| Stored records |
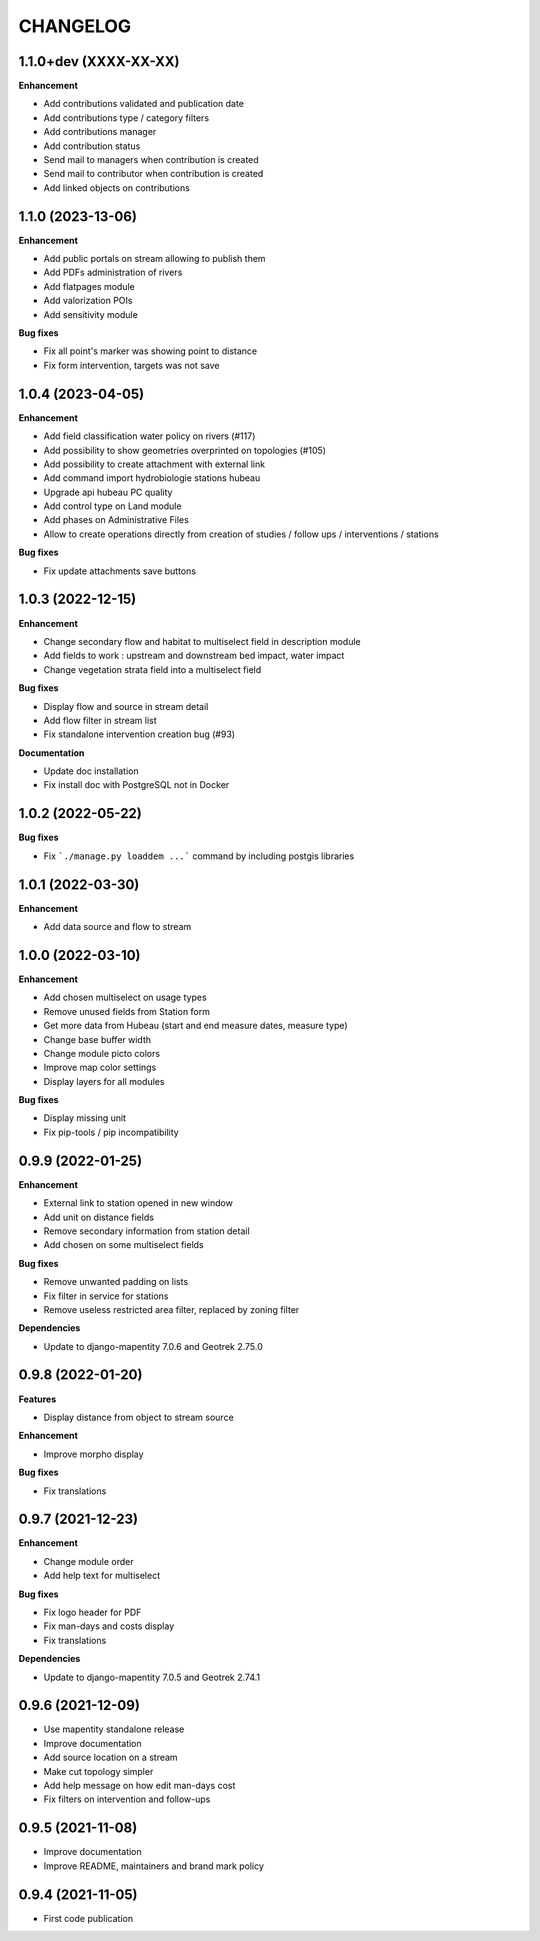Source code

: =========
CHANGELOG
=========

1.1.0+dev    (XXXX-XX-XX)
-------------------------

**Enhancement**

* Add contributions validated and publication date
* Add contributions type / category filters
* Add contributions manager
* Add contribution status
* Send mail to managers when contribution is created
* Send mail to contributor when contribution is created
* Add linked objects on contributions

1.1.0        (2023-13-06)
-------------------------

**Enhancement**

* Add public portals on stream allowing to publish them
* Add PDFs administration of rivers
* Add flatpages module
* Add valorization POIs
* Add sensitivity module

**Bug fixes**

* Fix all point's marker was showing point to distance
* Fix form intervention, targets was not save


1.0.4        (2023-04-05)
-------------------------

**Enhancement**

* Add field classification water policy on rivers (#117)
* Add possibility to show geometries overprinted on topologies (#105)
* Add possibility to create attachment with external link
* Add command import hydrobiologie stations hubeau
* Upgrade api hubeau PC quality
* Add control type on Land module
* Add phases on Administrative Files
* Allow to create operations directly from creation of studies / follow ups / interventions / stations

**Bug fixes**

* Fix update attachments save buttons


1.0.3 (2022-12-15)
-------------------------

**Enhancement**

* Change secondary flow and habitat to multiselect field in description module
* Add fields to work : upstream and downstream bed impact, water impact
* Change vegetation strata field into a multiselect field

**Bug fixes**

* Display flow and source in stream detail
* Add flow filter in stream list
* Fix standalone intervention creation bug (#93)

**Documentation**

* Update doc installation
* Fix install doc with PostgreSQL not in Docker


1.0.2        (2022-05-22)
-------------------------

**Bug fixes**

* Fix ```./manage.py loaddem ...``` command by including postgis libraries


1.0.1    (2022-03-30)
-------------------------

**Enhancement**

* Add data source and flow to stream


1.0.0    (2022-03-10)
-------------------------

**Enhancement**

* Add chosen multiselect on usage types
* Remove unused fields from Station form
* Get more data from Hubeau (start and end measure dates, measure type)
* Change base buffer width
* Change module picto colors
* Improve map color settings
* Display layers for all modules

**Bug fixes**

* Display missing unit
* Fix pip-tools / pip incompatibility

0.9.9    (2022-01-25)
-------------------------

**Enhancement**

* External link to station opened in new window
* Add unit on distance fields
* Remove secondary information from station detail
* Add chosen on some multiselect fields

**Bug fixes**

* Remove unwanted padding on lists
* Fix filter in service for stations
* Remove useless restricted area filter, replaced by zoning filter

**Dependencies**

* Update to django-mapentity 7.0.6 and Geotrek 2.75.0


0.9.8    (2022-01-20)
-------------------------

**Features**

* Display distance from object to stream source

**Enhancement**

* Improve morpho display

**Bug fixes**

* Fix translations


0.9.7    (2021-12-23)
-------------------------

**Enhancement**

* Change module order
* Add help text for multiselect

**Bug fixes**

* Fix logo header for PDF
* Fix man-days and costs display
* Fix translations

**Dependencies**

* Update to django-mapentity 7.0.5 and Geotrek 2.74.1


0.9.6    (2021-12-09)
-------------------------

* Use mapentity standalone release
* Improve documentation
* Add source location on a stream
* Make cut topology simpler
* Add help message on how edit man-days cost
* Fix filters on intervention and follow-ups


0.9.5        (2021-11-08)
-------------------------

* Improve documentation
* Improve README, maintainers and brand mark policy


0.9.4        (2021-11-05)
-------------------------

* First code publication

| Exercise goal |
Nothing but a number is wanted: how many lines in the records above include "Improve".

| Exercise result |
5